I’ve not read Don Winslow’s critically and commercially successful drug-trade suspense novel, Savages, but I’m almost willing to surmise that he may have made a mistake in entrusting director Oliver Stone with its screen adaptation (assuming, of course, he had a choice). I’m speaking aesthetically; Winslow may be well satisfied with the financial arrangements and the results. And there is the small matter of his share of the writing credit (with Stone and Shane Salerno).

Still, this movie seemed more than a little out of whack to me, given Winslow’s reputation. New York Times crime-fiction columnist Marilyn Stasio, for example, has commended him for his “chill,” “cool” style, and his skillfully amusing evocations of one kind of Southern California life. If there is anything the hyperkinetic, obsessively lurid Stone is not known for, it’s a chill style, or a communicated sense of fun. Savages is unlikely to change that impression. It’s frequently a frenetically, even gruesomely, violent exercise. And for all its slash-and-burn character—I mean this description literally—it’s also curiously clumsy and flat at times.

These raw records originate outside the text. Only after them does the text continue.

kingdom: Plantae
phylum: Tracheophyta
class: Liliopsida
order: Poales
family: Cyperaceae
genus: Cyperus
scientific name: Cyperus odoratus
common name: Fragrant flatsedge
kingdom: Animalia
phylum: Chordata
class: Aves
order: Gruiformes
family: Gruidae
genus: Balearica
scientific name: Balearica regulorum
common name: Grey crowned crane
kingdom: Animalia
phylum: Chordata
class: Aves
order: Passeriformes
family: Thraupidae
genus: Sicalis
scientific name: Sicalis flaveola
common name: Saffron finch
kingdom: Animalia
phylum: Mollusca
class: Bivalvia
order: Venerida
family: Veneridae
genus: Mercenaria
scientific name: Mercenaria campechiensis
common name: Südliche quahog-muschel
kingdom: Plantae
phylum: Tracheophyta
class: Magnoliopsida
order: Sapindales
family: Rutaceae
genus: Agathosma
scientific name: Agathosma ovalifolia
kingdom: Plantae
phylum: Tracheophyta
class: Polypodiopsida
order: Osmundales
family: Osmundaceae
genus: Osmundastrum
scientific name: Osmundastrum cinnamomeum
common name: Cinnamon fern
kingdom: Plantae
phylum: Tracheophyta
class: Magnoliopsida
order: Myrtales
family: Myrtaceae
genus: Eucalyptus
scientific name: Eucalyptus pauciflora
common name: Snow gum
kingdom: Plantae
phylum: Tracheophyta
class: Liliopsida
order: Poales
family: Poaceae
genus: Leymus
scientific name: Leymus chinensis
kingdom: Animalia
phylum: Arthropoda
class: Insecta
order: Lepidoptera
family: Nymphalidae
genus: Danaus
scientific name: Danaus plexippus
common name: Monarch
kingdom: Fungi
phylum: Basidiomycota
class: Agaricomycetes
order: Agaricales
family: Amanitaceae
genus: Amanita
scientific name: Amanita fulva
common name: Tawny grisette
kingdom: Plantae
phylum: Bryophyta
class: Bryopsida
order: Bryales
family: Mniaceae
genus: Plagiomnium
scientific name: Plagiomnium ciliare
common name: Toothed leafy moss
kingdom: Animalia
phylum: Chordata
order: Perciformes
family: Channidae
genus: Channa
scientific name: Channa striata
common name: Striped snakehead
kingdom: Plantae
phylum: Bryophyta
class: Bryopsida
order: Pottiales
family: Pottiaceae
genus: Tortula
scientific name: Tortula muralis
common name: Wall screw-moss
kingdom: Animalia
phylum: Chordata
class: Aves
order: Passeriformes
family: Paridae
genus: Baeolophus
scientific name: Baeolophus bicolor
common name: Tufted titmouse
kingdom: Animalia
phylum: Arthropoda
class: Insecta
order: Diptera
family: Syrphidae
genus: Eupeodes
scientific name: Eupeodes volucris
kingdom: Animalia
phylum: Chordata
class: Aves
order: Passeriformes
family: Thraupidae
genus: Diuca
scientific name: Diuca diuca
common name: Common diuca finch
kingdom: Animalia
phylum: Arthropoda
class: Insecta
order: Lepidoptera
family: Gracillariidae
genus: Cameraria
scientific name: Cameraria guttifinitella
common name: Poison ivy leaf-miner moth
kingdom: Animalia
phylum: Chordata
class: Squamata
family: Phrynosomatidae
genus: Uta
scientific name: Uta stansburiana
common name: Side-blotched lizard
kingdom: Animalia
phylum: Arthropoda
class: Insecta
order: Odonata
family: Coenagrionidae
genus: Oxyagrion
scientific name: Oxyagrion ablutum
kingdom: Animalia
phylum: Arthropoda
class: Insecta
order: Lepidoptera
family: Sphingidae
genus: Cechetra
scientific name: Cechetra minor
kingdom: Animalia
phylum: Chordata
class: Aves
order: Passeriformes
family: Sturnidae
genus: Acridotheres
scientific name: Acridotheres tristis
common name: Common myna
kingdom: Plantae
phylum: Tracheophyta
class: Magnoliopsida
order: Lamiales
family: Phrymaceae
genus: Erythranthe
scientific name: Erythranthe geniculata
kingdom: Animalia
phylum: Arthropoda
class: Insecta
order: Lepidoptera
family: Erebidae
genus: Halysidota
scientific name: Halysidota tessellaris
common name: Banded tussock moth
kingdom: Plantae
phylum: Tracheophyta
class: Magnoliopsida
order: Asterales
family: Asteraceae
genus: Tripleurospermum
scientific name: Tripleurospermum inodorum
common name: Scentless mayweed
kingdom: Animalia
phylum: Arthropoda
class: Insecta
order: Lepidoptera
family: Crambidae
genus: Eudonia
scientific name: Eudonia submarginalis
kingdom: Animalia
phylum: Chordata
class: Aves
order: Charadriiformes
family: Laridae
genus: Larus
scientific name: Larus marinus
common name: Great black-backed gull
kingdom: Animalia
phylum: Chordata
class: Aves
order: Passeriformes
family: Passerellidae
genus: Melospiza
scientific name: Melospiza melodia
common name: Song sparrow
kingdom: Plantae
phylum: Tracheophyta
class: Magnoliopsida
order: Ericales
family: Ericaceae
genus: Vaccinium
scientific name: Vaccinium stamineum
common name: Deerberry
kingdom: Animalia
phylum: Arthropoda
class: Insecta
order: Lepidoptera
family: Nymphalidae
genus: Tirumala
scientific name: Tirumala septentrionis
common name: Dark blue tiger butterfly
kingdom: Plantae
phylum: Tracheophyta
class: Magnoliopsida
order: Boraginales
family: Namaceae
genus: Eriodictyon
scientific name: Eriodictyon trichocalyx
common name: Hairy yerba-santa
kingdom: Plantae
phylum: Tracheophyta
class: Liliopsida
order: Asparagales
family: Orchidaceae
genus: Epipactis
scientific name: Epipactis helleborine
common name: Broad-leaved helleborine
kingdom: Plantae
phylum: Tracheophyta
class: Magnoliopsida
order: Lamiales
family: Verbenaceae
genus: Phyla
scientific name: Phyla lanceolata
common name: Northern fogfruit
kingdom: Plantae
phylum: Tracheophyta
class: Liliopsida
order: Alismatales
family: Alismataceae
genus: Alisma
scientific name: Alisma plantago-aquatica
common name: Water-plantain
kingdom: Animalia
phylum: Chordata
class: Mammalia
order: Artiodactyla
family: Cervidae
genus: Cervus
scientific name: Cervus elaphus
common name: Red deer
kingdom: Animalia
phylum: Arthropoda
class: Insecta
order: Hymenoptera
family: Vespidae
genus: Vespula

The movie centers on three young mutually loving and sexually involved dope merchants in Laguna Beach who run afoul of a brutal Mexican drug cartel that wants to acquire their operation. And won’t take “no” for an answer, as it soon makes horribly clear. Chon (Taylor Kitsch), O—it stands for Ophelia—(Blake Lively), and Ben (Aaron Johnson) are meant to be sympathetic, and there even seems to be an innocence-destroyed subtheme, but they’re not really persuasively drawn or played, even in pulp-fiction terms. The most vivid characters are portrayed by Salma Hayek as the cooly murderous cartel chief and Benicio Del Toro as her gruesomely evil henchman. A clunky voice-over from O is supposed to fill in some of what’s probably gone missing, but it’s too much tell, not enough show.

Some of the action sequences are skillfully put together, but the final effect isn’t really credible. I’m also willing to make a small wager that the novel’s resolution has been heavily altered. The movie’s ending isn’t just a copout, it feels tacked on.